# My Halloween Creations



## Fright Fan (Jul 16, 2012)

Hello Fellow Halloween Enthusiasts!

As my first post since joining this site today, I am posting some of my creations from past Halloween parties.
Some inspired or found from other websites, and others original ideas, but all were created by me.
If there is a recipe or craft idea you'd like me to send you or post details on, let me know.

Thanks,

Fright Fan


----------



## Tannasgach (Nov 1, 2009)

Everything looks great but Wow, your coffin buffet is awesome!!


----------



## Fright Fan (Jul 16, 2012)

Thank you Tannasgach!
believe it or not, it was a cardboard coffin i got from Walmart for around $20.00 4 years ago, i took black table plastic from Party City, made ruffles by hand, and used balck electrical tape to secure it. It was an incredibly easy and inexpensive project, and lasted me 3 years! (This year I am taking the time and expense of building one out of plywood) but plan on adding shelves when Halloween is over, and using the coffin as a shelving unit to house my DVD horror movie collection lol.

Hope this info helps! thank you so much for the compliment!

Fright Fan


----------



## terri73 (Dec 7, 2009)

Nice spread!! I'm thinking of doing a smaller scale version this year the Saturday night of our campout. Sort of a payback for the help friends give me throughout the day.


----------



## Fright Fan (Jul 16, 2012)

thank you Terri73!! I appreciate the compliment =0)

_RECORDS SUPPLIED_

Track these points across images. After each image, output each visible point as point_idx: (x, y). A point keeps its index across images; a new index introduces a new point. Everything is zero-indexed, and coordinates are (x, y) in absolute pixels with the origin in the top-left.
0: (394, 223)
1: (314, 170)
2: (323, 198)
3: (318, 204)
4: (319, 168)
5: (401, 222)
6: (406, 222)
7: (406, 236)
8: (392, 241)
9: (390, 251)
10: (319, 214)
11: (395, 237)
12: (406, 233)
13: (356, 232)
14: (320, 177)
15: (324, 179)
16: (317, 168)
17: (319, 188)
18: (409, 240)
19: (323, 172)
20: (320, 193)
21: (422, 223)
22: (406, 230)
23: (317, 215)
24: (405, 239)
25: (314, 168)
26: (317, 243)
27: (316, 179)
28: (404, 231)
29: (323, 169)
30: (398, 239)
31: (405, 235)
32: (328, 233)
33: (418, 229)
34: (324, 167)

...

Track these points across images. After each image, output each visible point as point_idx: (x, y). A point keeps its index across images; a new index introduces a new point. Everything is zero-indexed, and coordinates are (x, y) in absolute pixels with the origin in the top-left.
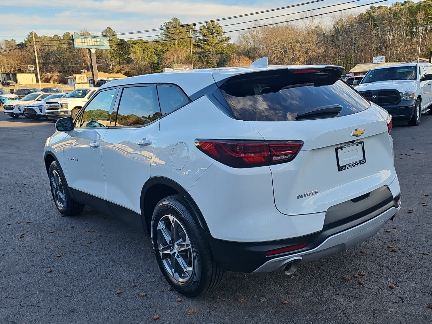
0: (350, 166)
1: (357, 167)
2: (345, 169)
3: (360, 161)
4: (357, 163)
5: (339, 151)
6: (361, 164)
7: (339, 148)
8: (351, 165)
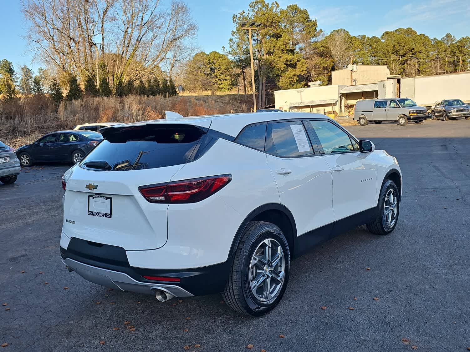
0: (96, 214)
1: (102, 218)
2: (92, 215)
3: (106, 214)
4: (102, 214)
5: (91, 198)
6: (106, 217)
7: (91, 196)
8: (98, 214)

_THE TASK_
Translate this sentence from the Halloween forum thread into Spanish: "It was an incredibly easy and inexpensive project, and lasted me 3 years!"

_SOLUTION FOR THIS TASK_
¡Fue un proyecto increíblemente fácil y económico, y me duró 3 años!